LES models generally permit the simulation of turbulent flows, whereby those eddies, that carry the main energy are resolved by the numerical grid. Only the effect of such turbulence elements with diameter equal to or smaller than the grid spacing are parameterized in the model and by so-called subgrid-scale (SGS) transport. Larger structures are simulated directly (they are explicitly resolved) and their effects are represented by the advection terms.

PALM is based on the non-hydrostatic incompressible Boussinesq equations. It contains a water cycle with cloud formation and takes into account infrared radiative cooling in cloudy conditions. The model has six prognostic quantities in total – u,v,w, liquid water potential temperature Θl (BETTS, 1973), total water content q and subgrid-scale turbulent kinetic energy e. The subgrid-scale turbulence is modeled according to DEARDOFF (1980) and requires the solution of an additional prognostic equation for the turbulent kinetic energy e. The long wave radiation scheme is based on the parametrization of cloud effective emissivity (e.g. Cox, 1976) and condensation is considered by a simple '0%-or-100%'-scheme, which assumes that within each grid box the air is either entirely unsaturated or entirely saturated ( see e.g., CUIJPERS and DUYNKERKE, 1993). The water cycle is closed by using a simplified version of KESSLERs scheme (KESSLER, 1965; 1969) to parameterize precipitation processes (MÜLLER and CHLOND, 1996). Incompressibility is applied by means of a Poisson equation for pressure, which is solved with a direct method (SCHUMANN and SWEET, 1988). The Poisson equation is Fourier transformed in both horizontal directions and the resulting tridiagonal matrix is solved for the transformed pressure which is then transformed back. Alternatively, a multigrid method can also be used.
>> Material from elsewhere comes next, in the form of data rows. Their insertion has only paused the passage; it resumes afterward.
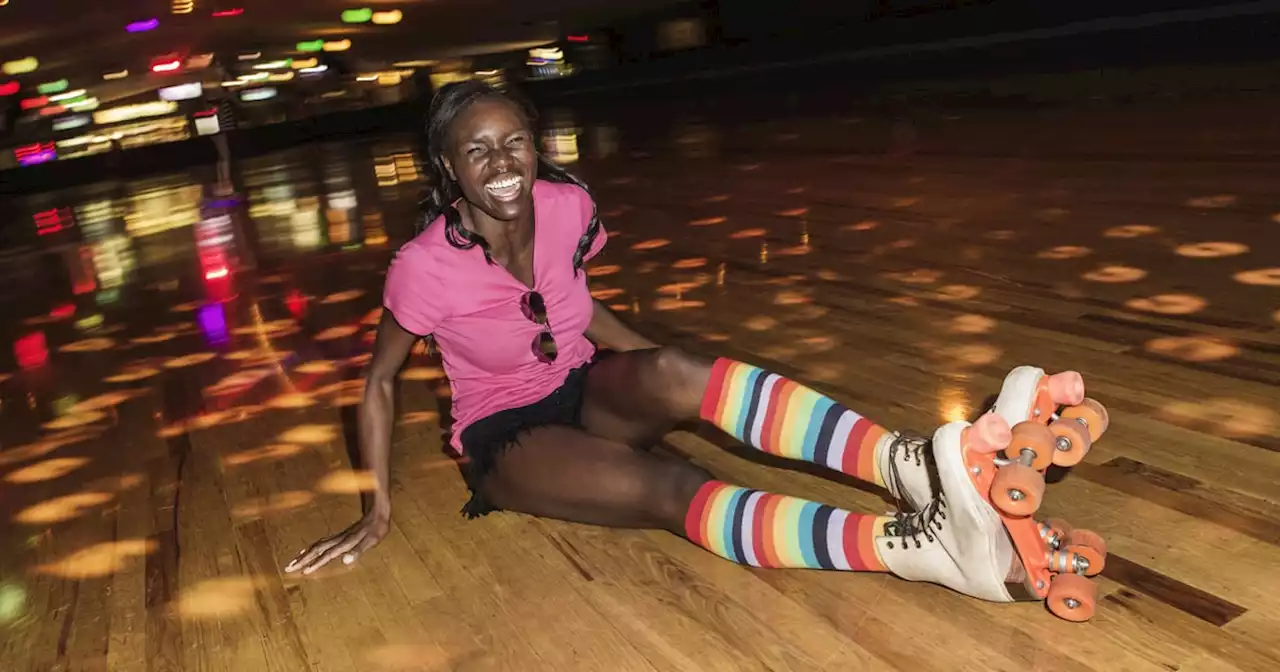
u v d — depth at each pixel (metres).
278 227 6.51
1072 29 8.69
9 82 15.28
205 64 17.06
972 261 3.32
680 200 5.38
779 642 1.49
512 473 1.74
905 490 1.46
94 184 12.34
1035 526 1.35
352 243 5.55
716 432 2.25
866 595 1.56
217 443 2.71
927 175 4.89
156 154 14.05
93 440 2.90
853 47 11.24
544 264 1.74
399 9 17.77
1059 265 3.12
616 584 1.70
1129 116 5.45
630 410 1.70
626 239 4.57
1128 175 4.14
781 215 4.57
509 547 1.88
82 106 16.05
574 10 16.55
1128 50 7.69
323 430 2.69
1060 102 6.38
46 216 9.51
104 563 2.08
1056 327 2.59
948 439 1.28
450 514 2.05
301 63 18.27
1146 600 1.45
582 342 1.86
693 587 1.66
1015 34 9.26
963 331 2.69
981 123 6.12
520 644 1.58
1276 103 5.06
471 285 1.69
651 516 1.68
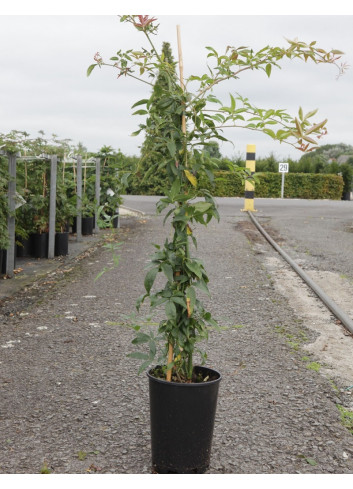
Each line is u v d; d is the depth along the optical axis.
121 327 5.41
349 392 3.88
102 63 2.76
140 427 3.32
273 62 2.67
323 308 6.23
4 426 3.33
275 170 32.91
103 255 9.91
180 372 2.91
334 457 3.01
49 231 9.62
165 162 2.71
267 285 7.34
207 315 2.80
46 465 2.89
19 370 4.25
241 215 17.58
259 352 4.68
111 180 13.72
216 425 3.34
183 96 2.68
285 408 3.59
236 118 2.67
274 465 2.91
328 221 15.95
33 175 9.98
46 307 6.21
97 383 3.99
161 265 2.68
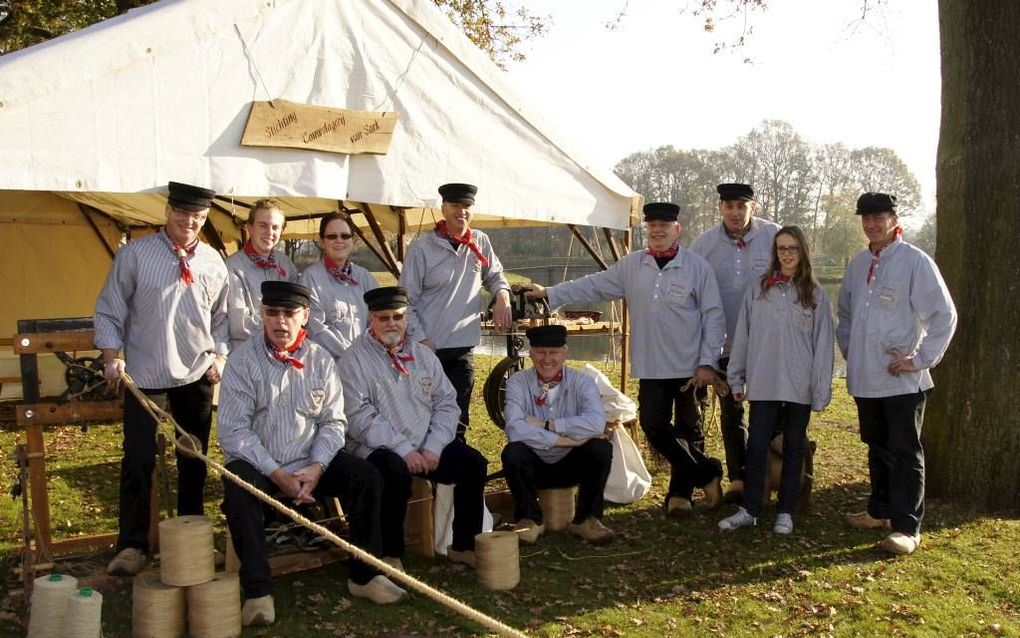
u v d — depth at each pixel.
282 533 4.69
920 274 5.04
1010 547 5.27
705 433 6.45
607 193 6.90
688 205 45.72
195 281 4.48
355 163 5.61
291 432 4.27
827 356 5.35
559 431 5.15
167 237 4.46
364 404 4.66
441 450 4.78
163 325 4.38
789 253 5.29
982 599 4.51
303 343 4.37
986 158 5.98
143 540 4.47
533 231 27.91
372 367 4.69
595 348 19.30
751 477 5.55
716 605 4.37
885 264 5.19
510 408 5.27
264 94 5.16
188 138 4.88
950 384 6.18
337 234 5.11
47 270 10.88
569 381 5.36
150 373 4.39
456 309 5.59
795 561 5.00
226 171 5.02
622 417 6.23
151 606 3.73
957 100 6.10
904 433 5.17
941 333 4.98
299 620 4.05
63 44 4.48
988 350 6.03
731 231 5.89
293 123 5.21
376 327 4.70
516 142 6.34
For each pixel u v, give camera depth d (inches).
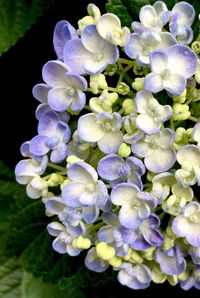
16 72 23.7
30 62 23.5
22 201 22.5
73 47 19.0
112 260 19.7
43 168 19.6
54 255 22.6
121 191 18.7
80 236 19.5
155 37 18.4
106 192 18.4
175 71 18.6
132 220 18.8
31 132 24.0
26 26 22.6
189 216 19.0
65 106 19.2
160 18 18.7
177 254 19.7
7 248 22.8
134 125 18.5
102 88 18.7
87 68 18.7
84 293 23.5
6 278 23.5
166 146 18.6
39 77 23.7
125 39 18.6
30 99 23.9
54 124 19.5
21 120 24.0
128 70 19.8
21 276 23.6
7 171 24.2
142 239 19.3
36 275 22.6
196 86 19.5
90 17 19.1
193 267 20.6
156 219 19.0
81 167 18.7
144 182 19.9
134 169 18.5
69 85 19.2
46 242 22.6
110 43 18.8
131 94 19.0
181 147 18.7
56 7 22.7
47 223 22.6
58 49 19.7
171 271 20.0
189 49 18.5
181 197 18.7
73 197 18.8
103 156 19.3
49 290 23.4
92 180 18.7
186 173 18.4
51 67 19.1
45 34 23.1
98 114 18.4
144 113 18.4
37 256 22.7
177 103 18.7
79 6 22.5
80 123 18.8
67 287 22.4
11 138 24.1
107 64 18.9
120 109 19.2
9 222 23.5
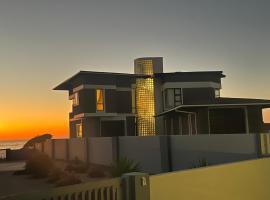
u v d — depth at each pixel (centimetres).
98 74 3388
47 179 1948
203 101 2708
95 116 3350
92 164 2548
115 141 2206
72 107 3622
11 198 326
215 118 2559
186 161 1608
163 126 3528
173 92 3581
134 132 3600
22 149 3994
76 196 380
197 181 517
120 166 1577
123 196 422
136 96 3716
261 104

Lateral boundary conditions of the model are cyclic and MONIN-OBUKHOV similarity is assumed between the surface and the first computational grid level above. Alternatively, noncyclic boundary conditions (Dirichlet/Neumann) can be used along one of the horizontal directions. At the lower surface, either temperature/ humidity or their respective fluxes can be prescribed.

The advection terms are treated by the scheme proposed by PIACSEK and WILLIAMS (1970), which conserves the integral of linear and quadratic quantities up to very small errors. The advection of scalar quantities can optionally be performed by the monotone, locally modified version of Botts advection scheme (CHLOND, 1994). The time integration is performed with the third-order Runge-Kutta scheme. A second-order Runge-Kutta scheme, a leapfrog scheme and an Euler scheme are also implemented.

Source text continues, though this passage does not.